Questions —
**A)** Condense the paragraph of the blog post that begins "Over the last month" into a shorter version that keeps its main facts.
**B)** List every item the blog post says the writer found in the boxes while clearing out the house.

***** Source document *****

Monday, September 26, 2011

Black Raspberry Macarons

Over the last month I've been slowly trying to wrap up unfinished projects, purge unused things out of the house and overall just simplify my home and my life. Progress has been really slow and for a long time even though I was getting things checked off the list, the difference was not noticeable, but yesterday night I walked through the house and felt lighter. It's amazing the things you find when you undertake something like this. I have boxes filled with bits and pieces of places and activities from years ago. Things I'd forgotten I'd done and places I'd forgotten I'd been. A trail map from a hike I took with my sister in the middle of nowhere. A ticket stub from a show where my friend and I got drenched and then walked around downtown trying to find a restaurant that wouldn't mind seating us even though we were dripping wet. A set of vintage baking pans I picked up in a tiny town on a weekend trip with a friend. And more unfinished craft projects then I can even begin to tell you. I've been giving a lot of things away (my friend Joy, who I've been piling a lot of my things onto, is starting to joke that I'm slowly taking over her house), but I like the idea of finding my things a good home. I acquired most of them because I liked them and it makes me feel better knowing that someone else will use and love them instead of letting them gather dust in a closet somewhere.

***** Data segment *****

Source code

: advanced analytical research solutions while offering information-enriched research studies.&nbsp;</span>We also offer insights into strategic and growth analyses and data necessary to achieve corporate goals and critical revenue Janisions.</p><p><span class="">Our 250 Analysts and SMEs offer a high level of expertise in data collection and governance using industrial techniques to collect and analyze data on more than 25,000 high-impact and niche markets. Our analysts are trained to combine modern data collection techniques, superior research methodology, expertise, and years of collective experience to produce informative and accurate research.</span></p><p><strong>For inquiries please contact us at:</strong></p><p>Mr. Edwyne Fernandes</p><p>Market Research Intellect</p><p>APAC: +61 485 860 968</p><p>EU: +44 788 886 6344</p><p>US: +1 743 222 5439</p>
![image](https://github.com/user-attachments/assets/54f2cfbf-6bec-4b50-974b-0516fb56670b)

*****

Numbered answers —
**A)** For about a month, the writer has been finishing old projects, clearing unused things out of the house, and simplifying both home and life. Progress was slow and hard to see at first, but last night the house finally felt lighter. Boxes held reminders of forgotten activities and places: a trail map from a hike with the writer's sister, a ticket stub from a show where the writer and a friend got soaked, vintage baking pans from a small-town weekend trip, and many unfinished craft projects. The writer has given much of it away, including to a friend named Joy, who jokes about her house being taken over. The writer likes knowing these things will be used and loved rather than left to gather dust.

**B)**
- A trail map from a hike with the writer's sister
- A ticket stub from a show where the writer and a friend got drenched
- A set of vintage baking pans bought in a tiny town on a weekend trip
- Many unfinished craft projects